A photon is emitted whenever an electron goes from higher energy level to lower energy level(goes from upper to lower valence shell), thus lowering its own internal energy and because of the difference between its current state of energy and its former one has to go somewhere(law of energy conservation) a photon is produced

For electrons in the conduction band the quantum mechanical energy differences in a conductor (where a large number of the electrons of the lattice are),  are so small as to be considered a continuum. For electrons in insulators there will be scatterings of electrons moving in the conduction band with electrons bound strongly in the atoms of the lattice and those will take up energy and momentum in the form you are describing.
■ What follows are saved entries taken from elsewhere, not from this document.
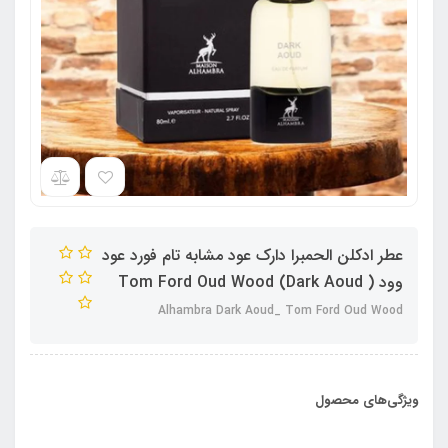
عطر ادکلن الحمبرا دارک عود مشابه تام فورد عود
وود ( Dark Aoud) Tom Ford Oud Wood
Alhambra Dark Aoud_ Tom Ford Oud Wood
ویژگی‌های محصول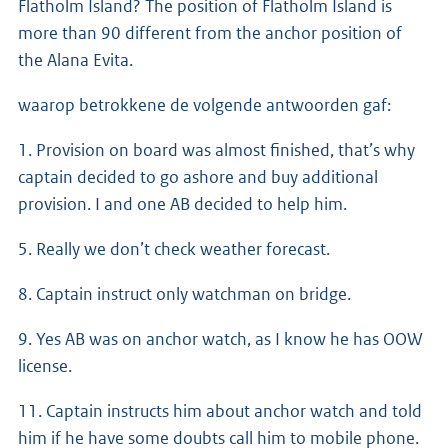
Flatholm Island? The position of Flatholm Island is
more than 90 different from the anchor position of
the Alana Evita.
waarop betrokkene de volgende antwoorden gaf:
1. Provision on board was almost finished, that’s why
captain decided to go ashore and buy additional
provision. I and one AB decided to help him.
5. Really we don’t check weather forecast.
8. Captain instruct only watchman on bridge.
9. Yes AB was on anchor watch, as I know he has OOW
license.
11. Captain instructs him about anchor watch and told
him if he have some doubts call him to mobile phone.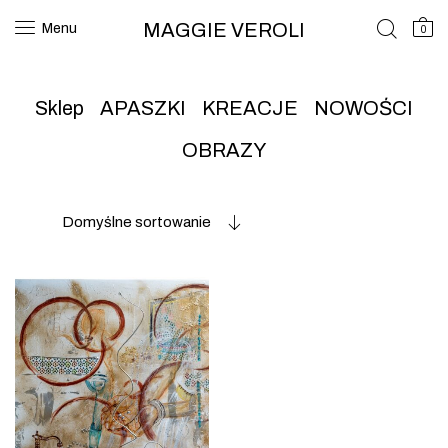
MAGGIE VEROLI
Menu
0
Sklep
APASZKI
KREACJE
NOWOŚCI
OBRAZY
Domyślne sortowanie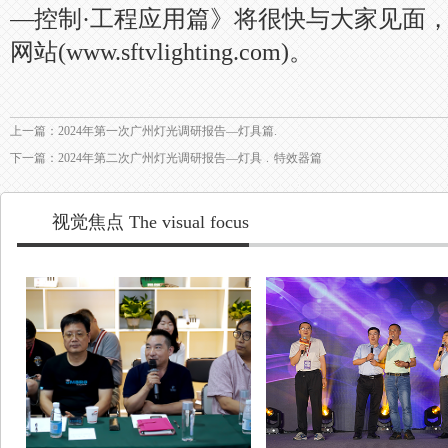
—控制·工程应用篇》将很快与大家见面
网站(www.sftvlighting.com)。
上一篇：2024年第一次广州灯光调研报告—灯具篇.
下一篇：2024年第二次广州灯光调研报告—灯具﹒特效器篇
A: It is important to understand the nature of what is going on in the wire while the electrons are moving through. The picture that the electron is moving freely through the wire is too simplified. On a quantum scale, the electron is continuously interacting with the wire material (copper in most cases) and other electrons in the wire. There is a huge number of scattering processes which may happen inside the wire and some of them will be capable to produce photons. But the dominant process will be a scattering of the electrons with the wire atoms which transfers energy to the wire atoms. The increase of kinetic energy of the wire atoms is nothing else than the increases temperature of the wire. 
I said there are some processes which might produce light but which wavelength are we expecting? For red light we would need approx 1,7eV (~750 nm). With the typical voltages and the very short length between two scattering events the electrons will not have enough energy to produce visible light. However you could reduce the density of scattering atoms and then ... now we are about to invent gas discharge tubes and soon we will redo the Franck–Hertz experiment.
On a very high level the resistance of a wire is the boiled down version of the microscopic description. This shows you that the resistance cannot be a quantum state and thus a change of the resistance is nothing were you magically change the energy of an elementary particle. It is just describing that the energy loss rate due to scattering processes changes when you go from one wire to the next one. If you want more physical background on this, it might be worth to look up the Drude moddel. 
About the part with Newton mechanics, remember that there is a potential gradient present in the wire, so what you expect is that the electrons should continuously increase their speed. Obviously this is not the case in a wire, as the carrier scattering is constantly dissipating energy from the electrons to the wire atoms.
A: If we look on a live stationary DC circuit via idealized macroscopic EM theory where there is no noise and the current density $\mathbf j$ is perfectly constant in time everywhere, the system does not produce EM radiation. This follows from Maxwell's equations: if $\partial\mathbf j/\partial t = 0$ everywhere, there is no EM radiation connected to the system.
Of course, in real world current density is not perfectly static and it actually fluctuates in time around some mean value. The electrons and nuclei move erratically and the higher the temperature, the more intense the erratic motion. According to Maxwell's equations, this means the system actually bathes in erratic EM field and also creates it own erratic EM field. This field has "radiation component", it can be detected from far away and it is called thermal radiation.
Often this thermal radiation is ignored, because it has negligible influence on the operation of the circuit.
Finally, to get back to your example of an electron passing from low resistivity to high resistivity space: the electron radiates erratically based on its erratic motion all the time; passage from one space to another takes place in very small portion of the system and quite quickly; at any time, the number of electrons in this transition is much lower than the number of electrons either in the low resistivity region or high resistivity region. It would probably be quite difficult to detect any features of the EM radiation from the transition region, as most of the radiation intensity comes from the low and high resistivity parts, which contain most of the electrons in the system.